### What is required
For this exercise, set down all the records exactly as given.
Input data START
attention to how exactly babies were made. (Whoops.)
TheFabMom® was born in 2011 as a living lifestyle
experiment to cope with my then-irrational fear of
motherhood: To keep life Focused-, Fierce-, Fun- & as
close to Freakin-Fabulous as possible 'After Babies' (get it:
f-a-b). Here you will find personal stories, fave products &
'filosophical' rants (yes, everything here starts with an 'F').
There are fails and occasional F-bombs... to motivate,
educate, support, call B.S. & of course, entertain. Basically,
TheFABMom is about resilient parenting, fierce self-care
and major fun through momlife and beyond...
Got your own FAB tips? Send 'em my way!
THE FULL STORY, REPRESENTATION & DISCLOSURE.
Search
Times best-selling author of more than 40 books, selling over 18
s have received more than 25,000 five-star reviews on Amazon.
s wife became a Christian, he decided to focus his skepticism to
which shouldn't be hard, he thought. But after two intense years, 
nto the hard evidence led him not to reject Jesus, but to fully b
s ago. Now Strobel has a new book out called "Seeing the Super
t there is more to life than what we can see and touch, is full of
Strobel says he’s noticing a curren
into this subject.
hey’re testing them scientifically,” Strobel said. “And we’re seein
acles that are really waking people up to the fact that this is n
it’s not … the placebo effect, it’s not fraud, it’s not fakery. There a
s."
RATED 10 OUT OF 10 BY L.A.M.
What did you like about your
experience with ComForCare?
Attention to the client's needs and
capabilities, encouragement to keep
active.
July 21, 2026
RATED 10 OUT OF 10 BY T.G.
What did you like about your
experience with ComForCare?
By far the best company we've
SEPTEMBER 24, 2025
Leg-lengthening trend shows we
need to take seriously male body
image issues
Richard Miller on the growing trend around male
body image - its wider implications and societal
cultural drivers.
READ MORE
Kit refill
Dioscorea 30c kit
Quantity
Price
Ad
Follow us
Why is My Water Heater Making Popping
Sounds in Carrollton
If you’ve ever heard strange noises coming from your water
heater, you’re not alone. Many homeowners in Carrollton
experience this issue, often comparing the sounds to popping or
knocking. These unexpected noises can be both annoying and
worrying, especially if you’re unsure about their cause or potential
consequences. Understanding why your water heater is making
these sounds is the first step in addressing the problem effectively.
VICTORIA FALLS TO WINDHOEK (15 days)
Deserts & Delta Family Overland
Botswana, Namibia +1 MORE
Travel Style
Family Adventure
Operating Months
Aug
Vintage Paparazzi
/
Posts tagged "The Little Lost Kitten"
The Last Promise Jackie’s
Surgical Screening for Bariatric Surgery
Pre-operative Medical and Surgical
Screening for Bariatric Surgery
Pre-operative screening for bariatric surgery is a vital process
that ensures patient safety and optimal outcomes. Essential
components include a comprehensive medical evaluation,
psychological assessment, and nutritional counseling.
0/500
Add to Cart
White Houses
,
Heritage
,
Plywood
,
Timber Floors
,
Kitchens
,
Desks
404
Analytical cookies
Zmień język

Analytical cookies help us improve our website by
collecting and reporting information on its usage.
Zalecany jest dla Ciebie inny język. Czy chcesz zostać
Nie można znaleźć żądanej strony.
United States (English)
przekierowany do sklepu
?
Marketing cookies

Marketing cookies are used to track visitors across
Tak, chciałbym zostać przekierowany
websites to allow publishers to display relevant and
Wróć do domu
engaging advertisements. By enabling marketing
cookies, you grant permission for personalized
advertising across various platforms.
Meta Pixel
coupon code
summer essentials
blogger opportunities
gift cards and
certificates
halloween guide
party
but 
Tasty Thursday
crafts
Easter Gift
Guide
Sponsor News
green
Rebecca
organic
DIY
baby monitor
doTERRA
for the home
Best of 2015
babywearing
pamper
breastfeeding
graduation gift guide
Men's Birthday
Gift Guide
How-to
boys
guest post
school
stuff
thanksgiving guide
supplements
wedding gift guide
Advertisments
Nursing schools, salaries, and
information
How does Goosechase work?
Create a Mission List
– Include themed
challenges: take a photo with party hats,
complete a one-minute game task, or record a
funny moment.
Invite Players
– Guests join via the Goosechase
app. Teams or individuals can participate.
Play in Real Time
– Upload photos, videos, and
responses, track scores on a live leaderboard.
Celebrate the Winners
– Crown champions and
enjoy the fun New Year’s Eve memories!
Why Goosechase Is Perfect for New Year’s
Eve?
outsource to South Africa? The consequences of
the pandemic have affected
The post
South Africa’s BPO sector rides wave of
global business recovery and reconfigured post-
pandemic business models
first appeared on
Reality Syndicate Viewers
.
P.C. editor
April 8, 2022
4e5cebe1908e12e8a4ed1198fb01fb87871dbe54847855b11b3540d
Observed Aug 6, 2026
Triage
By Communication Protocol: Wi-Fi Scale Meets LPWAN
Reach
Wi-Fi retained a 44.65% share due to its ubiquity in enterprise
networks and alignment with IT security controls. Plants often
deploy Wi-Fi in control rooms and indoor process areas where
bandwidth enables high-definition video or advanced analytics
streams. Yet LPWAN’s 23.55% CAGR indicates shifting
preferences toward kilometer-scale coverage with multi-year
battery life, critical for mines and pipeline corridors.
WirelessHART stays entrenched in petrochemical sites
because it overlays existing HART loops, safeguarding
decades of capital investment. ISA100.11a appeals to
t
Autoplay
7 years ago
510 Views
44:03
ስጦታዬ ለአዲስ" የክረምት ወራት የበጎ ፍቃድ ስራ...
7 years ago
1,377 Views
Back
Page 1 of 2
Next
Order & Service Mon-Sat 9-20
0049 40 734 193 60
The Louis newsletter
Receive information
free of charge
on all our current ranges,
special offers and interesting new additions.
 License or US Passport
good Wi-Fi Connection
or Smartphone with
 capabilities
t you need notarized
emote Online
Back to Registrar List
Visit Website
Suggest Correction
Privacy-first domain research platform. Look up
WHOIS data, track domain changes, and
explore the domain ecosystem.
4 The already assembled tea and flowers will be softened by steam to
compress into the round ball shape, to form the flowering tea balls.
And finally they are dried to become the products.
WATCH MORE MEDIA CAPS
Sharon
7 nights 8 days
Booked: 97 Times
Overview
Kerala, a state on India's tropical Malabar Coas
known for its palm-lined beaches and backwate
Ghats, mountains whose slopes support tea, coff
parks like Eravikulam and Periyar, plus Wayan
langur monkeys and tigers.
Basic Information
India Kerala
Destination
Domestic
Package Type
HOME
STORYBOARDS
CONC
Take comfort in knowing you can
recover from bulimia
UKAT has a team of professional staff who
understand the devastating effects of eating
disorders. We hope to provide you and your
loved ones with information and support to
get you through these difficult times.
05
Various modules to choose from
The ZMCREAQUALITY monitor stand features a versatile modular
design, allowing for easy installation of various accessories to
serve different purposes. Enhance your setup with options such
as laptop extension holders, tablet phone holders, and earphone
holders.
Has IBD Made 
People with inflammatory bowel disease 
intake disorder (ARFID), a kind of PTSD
Input data END
### Response
attention to how exactly babies were made. (Whoops.)
TheFabMom® was born in 2011 as a living lifestyle
experiment to cope with my then-irrational fear of
motherhood: To keep life Focused-, Fierce-, Fun- & as
close to Freakin-Fabulous as possible 'After Babies' (get it:
f-a-b). Here you will find personal stories, fave products &
'filosophical' rants (yes, everything here starts with an 'F').
There are fails and occasional F-bombs... to motivate,
educate, support, call B.S. & of course, entertain. Basically,
TheFABMom is about resilient parenting, fierce self-care
and major fun through momlife and beyond...
Got your own FAB tips? Send 'em my way!
THE FULL STORY, REPRESENTATION & DISCLOSURE.
Search
Times best-selling author of more than 40 books, selling over 18
s have received more than 25,000 five-star reviews on Amazon.
s wife became a Christian, he decided to focus his skepticism to
which shouldn't be hard, he thought. But after two intense years, 
nto the hard evidence led him not to reject Jesus, but to fully b
s ago. Now Strobel has a new book out called "Seeing the Super
t there is more to life than what we can see and touch, is full of
Strobel says he’s noticing a curren
into this subject.
hey’re testing them scientifically,” Strobel said. “And we’re seein
acles that are really waking people up to the fact that this is n
it’s not … the placebo effect, it’s not fraud, it’s not fakery. There a
s."
RATED 10 OUT OF 10 BY L.A.M.
What did you like about your
experience with ComForCare?
Attention to the client's needs and
capabilities, encouragement to keep
active.
July 21, 2026
RATED 10 OUT OF 10 BY T.G.
What did you like about your
experience with ComForCare?
By far the best company we've
SEPTEMBER 24, 2025
Leg-lengthening trend shows we
need to take seriously male body
image issues
Richard Miller on the growing trend around male
body image - its wider implications and societal
cultural drivers.
READ MORE
Kit refill
Dioscorea 30c kit
Quantity
Price
Ad
Follow us
Why is My Water Heater Making Popping
Sounds in Carrollton
If you’ve ever heard strange noises coming from your water
heater, you’re not alone. Many homeowners in Carrollton
experience this issue, often comparing the sounds to popping or
knocking. These unexpected noises can be both annoying and
worrying, especially if you’re unsure about their cause or potential
consequences. Understanding why your water heater is making
these sounds is the first step in addressing the problem effectively.
VICTORIA FALLS TO WINDHOEK (15 days)
Deserts & Delta Family Overland
Botswana, Namibia +1 MORE
Travel Style
Family Adventure
Operating Months
Aug
Vintage Paparazzi
/
Posts tagged "The Little Lost Kitten"
The Last Promise Jackie’s
Surgical Screening for Bariatric Surgery
Pre-operative Medical and Surgical
Screening for Bariatric Surgery
Pre-operative screening for bariatric surgery is a vital process
that ensures patient safety and optimal outcomes. Essential
components include a comprehensive medical evaluation,
psychological assessment, and nutritional counseling.
0/500
Add to Cart
White Houses
,
Heritage
,
Plywood
,
Timber Floors
,
Kitchens
,
Desks
404
Analytical cookies
Zmień język

Analytical cookies help us improve our website by
collecting and reporting information on its usage.
Zalecany jest dla Ciebie inny język. Czy chcesz zostać
Nie można znaleźć żądanej strony.
United States (English)
przekierowany do sklepu
?
Marketing cookies

Marketing cookies are used to track visitors across
Tak, chciałbym zostać przekierowany
websites to allow publishers to display relevant and
Wróć do domu
engaging advertisements. By enabling marketing
cookies, you grant permission for personalized
advertising across various platforms.
Meta Pixel
coupon code
summer essentials
blogger opportunities
gift cards and
certificates
halloween guide
party
but 
Tasty Thursday
crafts
Easter Gift
Guide
Sponsor News
green
Rebecca
organic
DIY
baby monitor
doTERRA
for the home
Best of 2015
babywearing
pamper
breastfeeding
graduation gift guide
Men's Birthday
Gift Guide
How-to
boys
guest post
school
stuff
thanksgiving guide
supplements
wedding gift guide
Advertisments
Nursing schools, salaries, and
information
How does Goosechase work?
Create a Mission List
– Include themed
challenges: take a photo with party hats,
complete a one-minute game task, or record a
funny moment.
Invite Players
– Guests join via the Goosechase
app. Teams or individuals can participate.
Play in Real Time
– Upload photos, videos, and
responses, track scores on a live leaderboard.
Celebrate the Winners
– Crown champions and
enjoy the fun New Year’s Eve memories!
Why Goosechase Is Perfect for New Year’s
Eve?
outsource to South Africa? The consequences of
the pandemic have affected
The post
South Africa’s BPO sector rides wave of
global business recovery and reconfigured post-
pandemic business models
first appeared on
Reality Syndicate Viewers
.
P.C. editor
April 8, 2022
4e5cebe1908e12e8a4ed1198fb01fb87871dbe54847855b11b3540d
Observed Aug 6, 2026
Triage
By Communication Protocol: Wi-Fi Scale Meets LPWAN
Reach
Wi-Fi retained a 44.65% share due to its ubiquity in enterprise
networks and alignment with IT security controls. Plants often
deploy Wi-Fi in control rooms and indoor process areas where
bandwidth enables high-definition video or advanced analytics
streams. Yet LPWAN’s 23.55% CAGR indicates shifting
preferences toward kilometer-scale coverage with multi-year
battery life, critical for mines and pipeline corridors.
WirelessHART stays entrenched in petrochemical sites
because it overlays existing HART loops, safeguarding
decades of capital investment. ISA100.11a appeals to
t
Autoplay
7 years ago
510 Views
44:03
ስጦታዬ ለአዲስ" የክረምት ወራት የበጎ ፍቃድ ስራ...
7 years ago
1,377 Views
Back
Page 1 of 2
Next
Order & Service Mon-Sat 9-20
0049 40 734 193 60
The Louis newsletter
Receive information
free of charge
on all our current ranges,
special offers and interesting new additions.
 License or US Passport
good Wi-Fi Connection
or Smartphone with
 capabilities
t you need notarized
emote Online
Back to Registrar List
Visit Website
Suggest Correction
Privacy-first domain research platform. Look up
WHOIS data, track domain changes, and
explore the domain ecosystem.
4 The already assembled tea and flowers will be softened by steam to
compress into the round ball shape, to form the flowering tea balls.
And finally they are dried to become the products.
WATCH MORE MEDIA CAPS
Sharon
7 nights 8 days
Booked: 97 Times
Overview
Kerala, a state on India's tropical Malabar Coas
known for its palm-lined beaches and backwate
Ghats, mountains whose slopes support tea, coff
parks like Eravikulam and Periyar, plus Wayan
langur monkeys and tigers.
Basic Information
India Kerala
Destination
Domestic
Package Type
HOME
STORYBOARDS
CONC
Take comfort in knowing you can
recover from bulimia
UKAT has a team of professional staff who
understand the devastating effects of eating
disorders. We hope to provide you and your
loved ones with information and support to
get you through these difficult times.
05
Various modules to choose from
The ZMCREAQUALITY monitor stand features a versatile modular
design, allowing for easy installation of various accessories to
serve different purposes. Enhance your setup with options such
as laptop extension holders, tablet phone holders, and earphone
holders.
Has IBD Made 
People with inflammatory bowel disease 
intake disorder (ARFID), a kind of PTSD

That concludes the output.